Simultaneamente a repressão cresce no território administrado por Portugal. O Alto-Comissário Vítor Crespo institui que questionar a representatividade da Frelimo é um crime contra a descolonização e um sinal de racismo. Militares e agentes de segurança portugueses desempenham um papel activo na detenção, interrogatório e entrega à Frelimo daqueles que se lhe opõem, nomeadamente de dissidentes da Frelimo e nacionalistas negros que participaram na revolta do 7 de Setembro. Por grotesca ironia a revolta em que os jornais só viam brancos não só teve a participação de dirigentes negros como estes pagaram com a vida o seu protagonismo nestes acontecimentos: Joana Simeão, Paulo Gumane e Uria Simango, além doutros dissidentes da Frelimo, seriam internados em campos de reeducação daquele movimento e queimados vivos mais tarde.. (No caso de Uria Simango a sua própria mulher, Celina, foi também morta.)

Mas a imprensa portuguesa em 1974 não tem dúvidas: no 7 de Setembro está-se perante uma “revolta dos colonos brancos”, uma “aventura colonial da última hora” protagonizada por “rebeldes brancos”, “miuçalha branca”, “grupúsculos”, “reaccionários”, “ultra reaccionários”, “racistas”, “colonialistas” … que ensombraram o “momento de júbilo” representado pela assinatura do Acordo de Lusaka.

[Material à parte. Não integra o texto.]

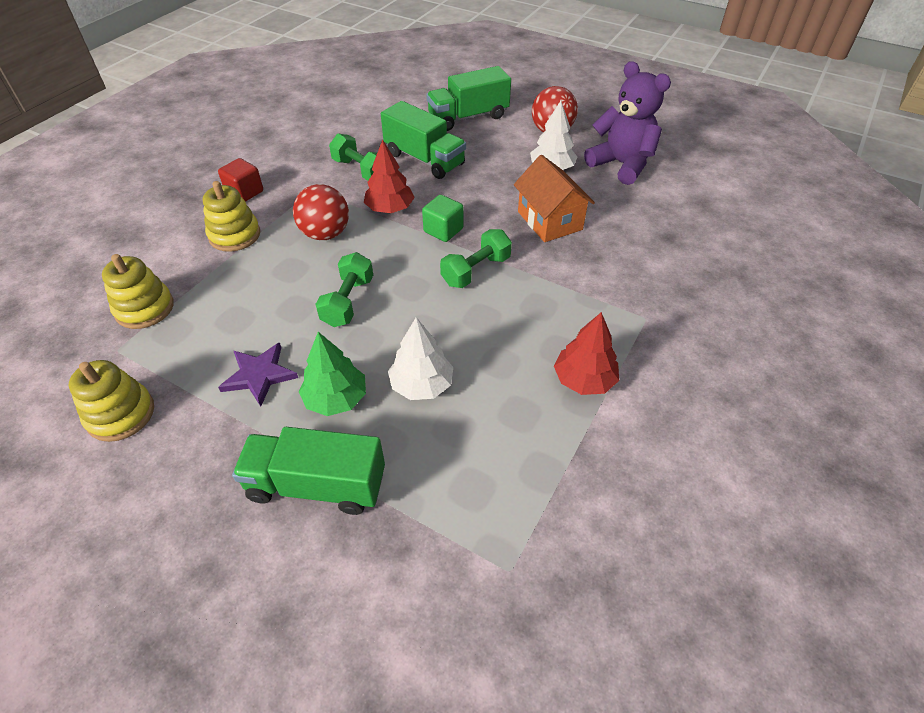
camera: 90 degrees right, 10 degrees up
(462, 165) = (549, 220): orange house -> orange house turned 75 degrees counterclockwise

Meio século depois o que surpreende não é que o 7 de Setembro de 74 em Moçambique tenha sido relatado assim mas sim a certeza de que hoje voltaria ser relatado assim. Porque, tal como aconteceu a propósito do 7 de Setembro de 74, não se trata tanto da imposição duma visão dos factos e do seu silenciamento mas sobretudo do poder de instituir o medo de perguntar.  Do medo de ser rotulado. Do medo de passar para o lado dos controversos, que é meio caminho andado para passar a conservador e de conservador a reaccionário e de reaccionário a outra coisa qualquer já sem retorno social possível.

Meio século depois quantos crimes foram necessários para chamar ditador a Maduro? Ou o que vai ser necessário para que deixe de ser visto como um risco denunciar a ideologia de género nas escolas? E por quanto tempo mais vamos ter de esperar para que se perca o medo de desmontar as efabulações sobre a escravatura como pecado do homem ocidental e branco que se tornaram uma espécie de mantra obrigatório?…

O 7 de Setembro de 1974 em Moçambique tem muito de perturbante. Mas o facto de sabermos tão pouco sobre o que ali aconteceu nessa data também.